È di ieri la notizia relativa alla presa di distanza dell’Italia dalla proposta dell’Europa di vietare la produzione e la vendita di auto e veicoli dotati di motori termici a partire dal 2035.
Con un comunicato stampa pubblicato dal Ministero dell’Ambiente e della Sicurezza Energetica il Governo ha comunicato che venerdì 3 marzo (doveva essere oggi ma il dibattito si terrà dopodomani a Bruxelles), in occasione della riunione degli ambasciatori dei Paesi europei, voterà contro.
Perché il Governo dice no allo stop alle auto termiche
L’utilizzo di carburanti rinnovabili, compatibili con i motori termici contribuirà ad una riduzione delle emissioni senza richiedere inattuabili sacrifici economici ai cittadini ha affermato il Ministro dell’Ambiente e della Sicurezza Energetica Gilberto Pichetto Fratin, parole che già danno un’idea della posizione del governo stesso.
D’accordo con gli obiettivi di decarbonizzazione, ma questi ultimi vanno perseguiti attraverso una transizione economicamente sostenibile e socialmente equa, spiega il Ministero nel comunicato stampa in questione. Perché vanno evitate ripercussioni negative per l’Italia, tanto dal punto di vista occupazionale quanto su quello produttivo.
Quindi la posizione del governo Meloni è questa: l’elettrico dovrà rimanere una scelta, il cui successo dipenderà molto da quanto le auto a batteria diventeranno accessibili.
Una razionale scelta di neutralità tecnologica a fronte di obiettivi ambientali condivisi deve consentire agli Stati membri di avvalersi di tutte le soluzioni per decarbonizzare il settore dei trasporti, tenendo conto delle diverse realtà nazionali e con una più graduale pianificazione dei tempi.
E adesso?
Quella dell’Italia non è una voce isolata perché stando a quanto dichiarato dal Ministro delle Imprese e del Made in Italy Adolfo Urso al “no” dell’Italia avrebbero fatto seguito anche altri Paesi europei non favorevoli allo stop delle auto termiche previsto per il 2035.
Speriamo che altri comprendano che è l’ora della ragione, non certo della rassegnazione! Su tutti i dossier saremo in campo sino alla clausola di revisione del 2026. Cambiare si può.
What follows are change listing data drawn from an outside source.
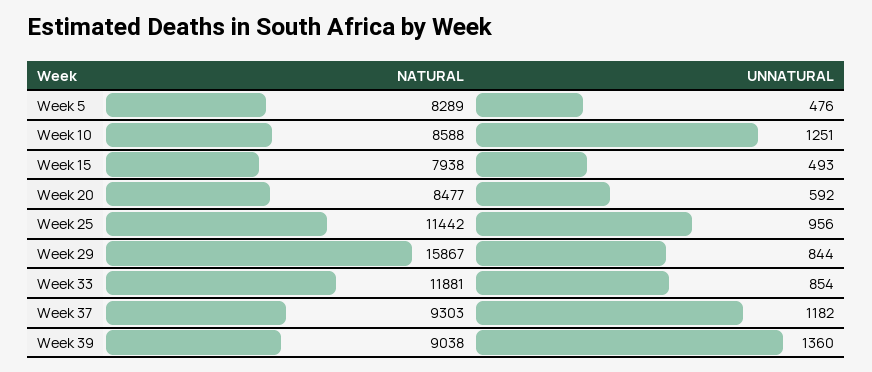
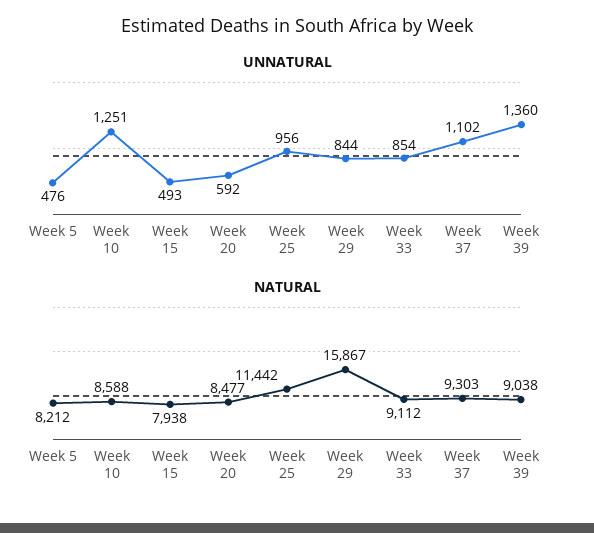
  {
    "NATURAL": {
-     "Week 5": 8289,
+     "Week 5": 8212,
      "Week 10": 8588,
      "Week 15": 7938,
      "Week 20": 8477,
      "Week 25": 11442,
      "Week 29": 15867,
-     "Week 33": 11881,
+     "Week 33": 9112,
      "Week 37": 9303,
      "Week 39": 9038
    },
    "UNNATURAL": {
      "Week 5": 476,
      "Week 10": 1251,
      "Week 15": 493,
      "Week 20": 592,
      "Week 25": 956,
      "Week 29": 844,
      "Week 33": 854,
-     "Week 37": 1182,
+     "Week 37": 1102,
      "Week 39": 1360
    }
  }

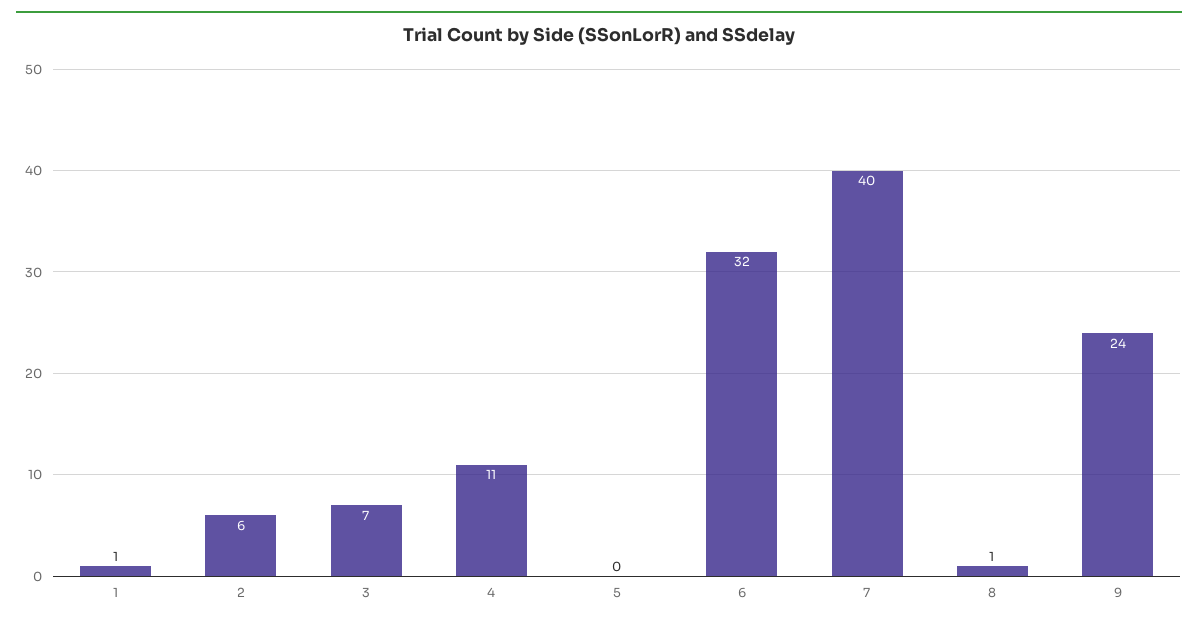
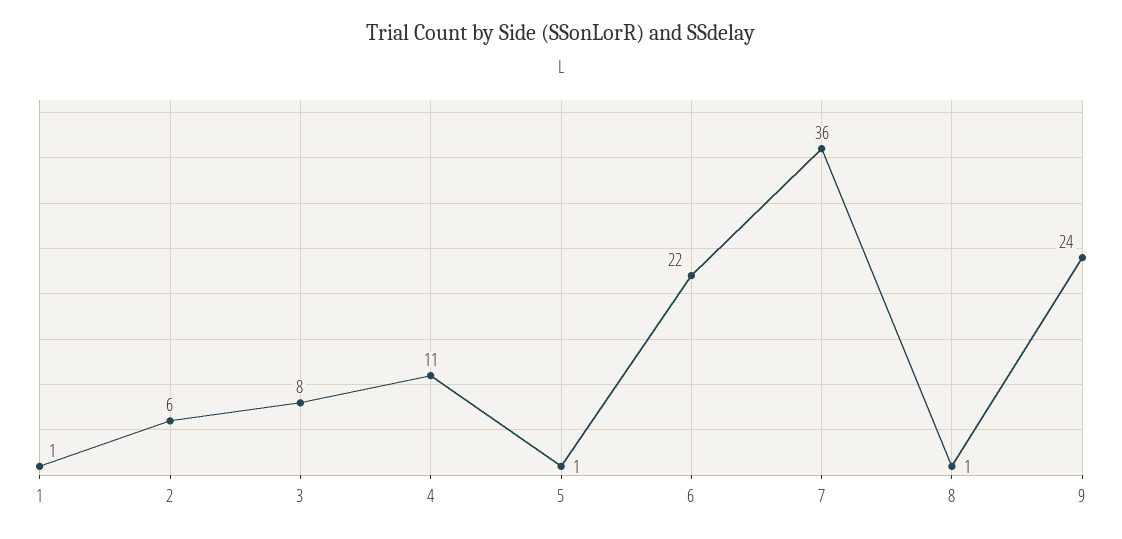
  {
    "1": 1,
    "2": 6,
-   "3": 7,
+   "3": 8,
    "4": 11,
-   "5": 0,
+   "5": 1,
-   "6": 32,
+   "6": 22,
-   "7": 40,
+   "7": 36,
    "8": 1,
    "9": 24
  }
Parole del genere, stando a quanto riportato da ANSA, troverebbero eco in Polonia e in Bulgaria, le cui posizioni contrarie al blocco della vendita e della produzione di auto a benzina e diesel, sono note. La stessa Germania ha espresso delle riserve sottolineando la necessità di mettere in campo delle misure europee parallele sugli e-fuel (i combustibili liquidi o gassosi di origine sintetica che vengono prodotti attraverso dei processo alimentati da energia elettrica rinnovabile).
Die Bundesregierung macht auf Vorstoß der @fdpbt den Weg frei für den Einsatz von E-Fuels in normalen Verbrenner-Autos in 🇩🇪. Auch auf EU-Ebene werden wir uns weiter für Technologieoffenheit einsetzen, um unsere Klimaschutzziele zu erreichen! 🚀💪🏻🌎#futurebytechnology @bmdv
— Michael Theurer (@EUTheurer) February 28, 2023
Dunque uno scenario in bilico, come avevamo già previsto in occasione del sì del Parlamento europeo espresso a metà febbraio, tutt’altro che ufficiale e definitivo, a differenza di quanto sbandierato un po’ dappertutto. Lo stop alle auto a benzina e diesel per il 2035 è in bilico, e non escludiamo che l’Europa torni a rivedere il piano, prevedendo magari scadenze più distanti e delle alternative che possano limitare il più possibile eventuali impatti negativi sull’economia europea e sull’industria automobilistica stessa.
Ne sapremo di più nelle prossime ore perché la riunione degli ambasciatori degli Stati membri è prevista per venerdì 3 marzo, occasione che preparerà il voto finale del Consiglio dell’Unione Europea in programma martedì 7.